How to reach: Bundi is around 210 km by road from Jaipur and about 110 kms from Sawai Madhopur. Kota is connected on the broad gauge railway line on the Delhi-Mumbai route. Bundi, Baran and Jhalawar are all easily accessible by road from Kota. Nearest airport is Jaipur. The post monsoon period and the winter season are the best time to visit this destination.

Champakulam Boat Race
Destination: Alleppey, Kerala

Duration: 22 Jun 2024

Champakulam Boat Race is held every year at the Champakulam Lake in Alappuzha, Kerala. This is the first boat race of the harvest season of the state. The race is organized in the Malayalam month Midhunam on the moolam day, the day of the installation of the deity at the Sree Krishna Temple at Ambalappuzha. Champakkulam Boat Race is the most popular and oldest snake boat race of Kerala. This race is associated with a legend. On the advice of a royal priest, Maharaja Devanarayana of Chempakasseri built a temple at Ambalappuzha. But, just prior to the installation of the deity, the king came to know that the idol was inauspicious. The ministers of the king told a solution to the problem. They suggested to bring the idol of Shree Krishna, presented to Arjuna by the Lord Krishna himself, from the Karikulam temple of Kurichi. The ministers went to the place to bring the idol. While returning from the temple they spent a night at Champakulam to perform a puja. From there, boats of the entire area accompanied the idol in colorful, ceremonial procession through the lake to the temple. Celebrating that moment, the whole procession is enacted every year with the same enthusiasm. A line of boats festooned with colourful parasols and performing arts delights the spectators before the Champakulam Boat Race. After that, a proper race is organized in various stages for different categories of boats. The song of the oarsmen, the Vanchipattu, and the breathtaking Chundanvallom race are the other attractions of the event.

Chandrabhaga Fare
Destination: Jhalrapatan

Duration: 14 Nov 2024 - 16 Nov 2024

The Chandrabhaga fair is held every year at Jhalrapatan (6 kms from Jhalawar) in the month of Kartik (Oct-Nov).
The River Chandrabhaga runs here and is considered holy by the people residing in this part of Rajasthan.
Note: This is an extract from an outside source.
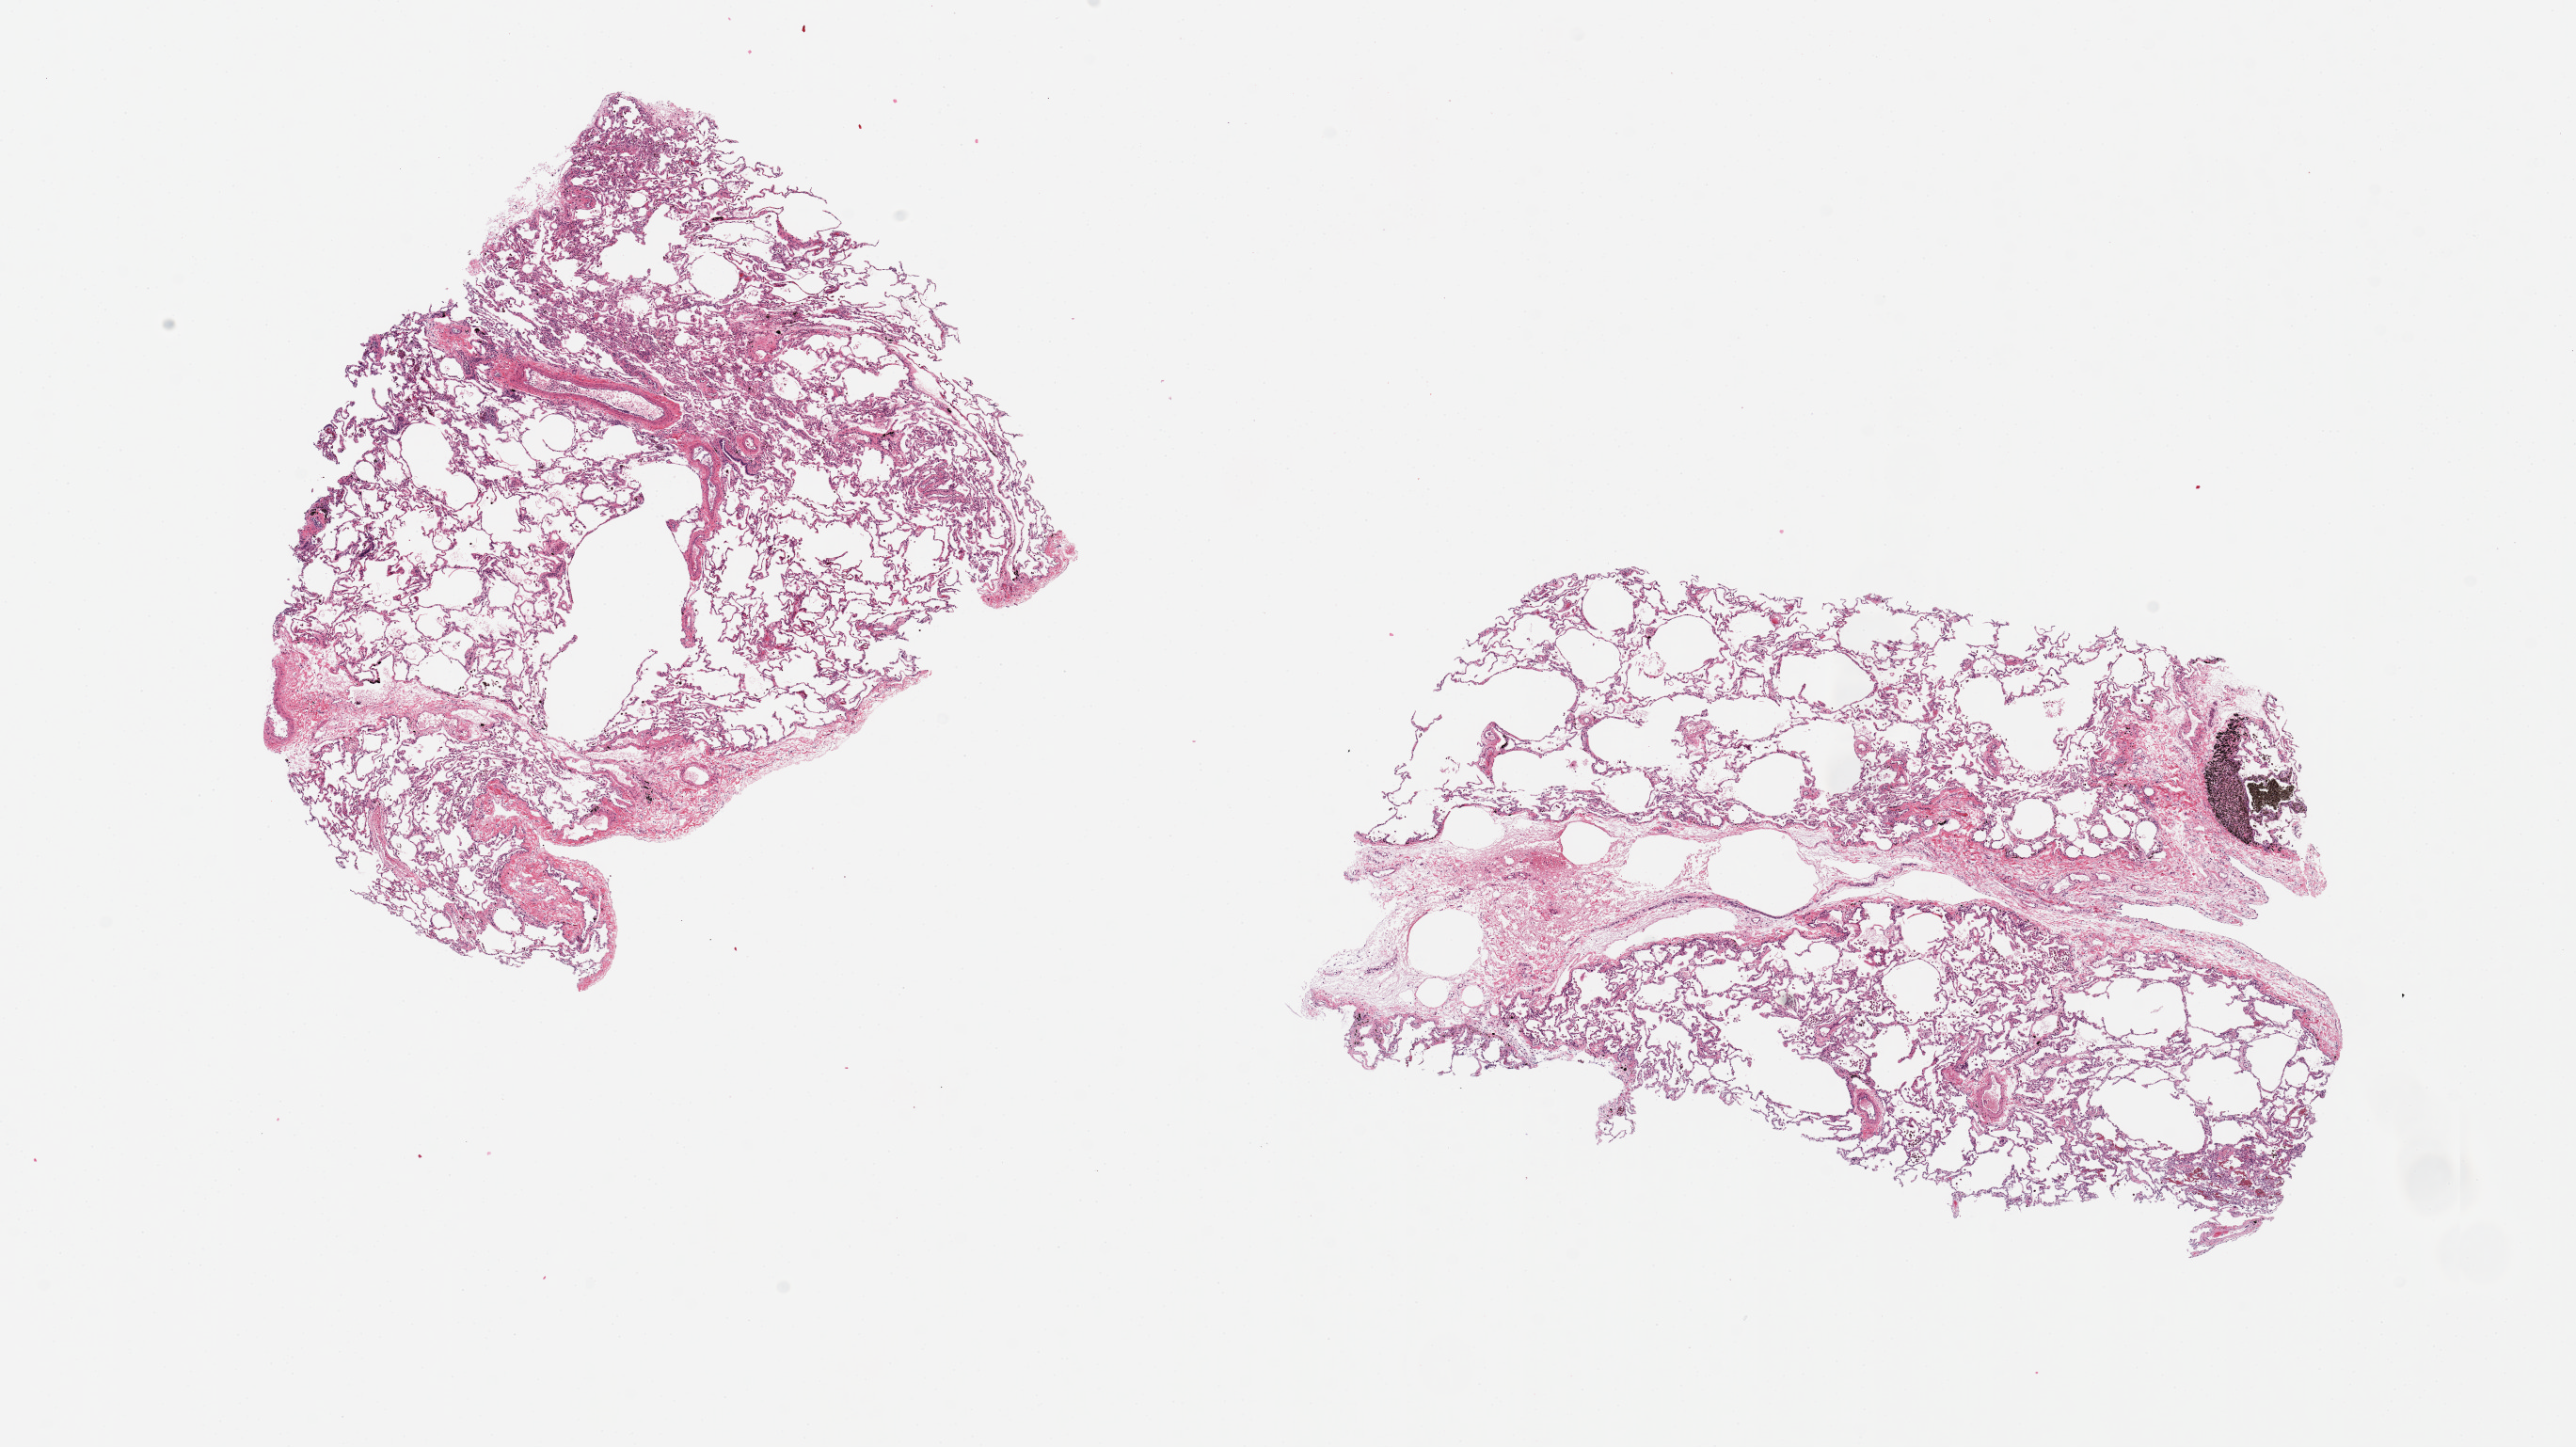
H&E whole-slide image — whole scanned area (about 21.7 x 12.2 mm, slide scanned at 20x) shown as a low-resolution overview; PAXgene-fixed, paraffin-embedded tissue; target tissue: lung; donor tissue sample.
Reviewer comment on this tissue sample: 2 pieces, 8.5x5 & 7x5.5mm; emphysema; carbon laden macrophages focally in lymphoid nodule.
On the Full moon night of 'Kartik Purnima', thousands of pilgrims take a holy dip in the river. The fair, held on the last day of Kartik, attracts devotees who bathe in the holy waters at this spot which is known as Chandravati.
Big cattle fair which blends religion with commerce is held here. Livestock like Cows, horses, buffaloes, camels and bullocks are brought from distant parts for sale. Traders from various parts of Madhya-Pradesh and Maharashtra converge here and brisk trading takes place. The fair provides an opportunity for the tourists to acquaint themselves with the people of this region and their rituals and traditions.
Ramganj Mandi is the nearest Railway Station (25kms). Jhalawar is well connected to Kota, Bundi and Jaipur. National Highway No.12 passes through Jhalawar. Buses are available from all major cities.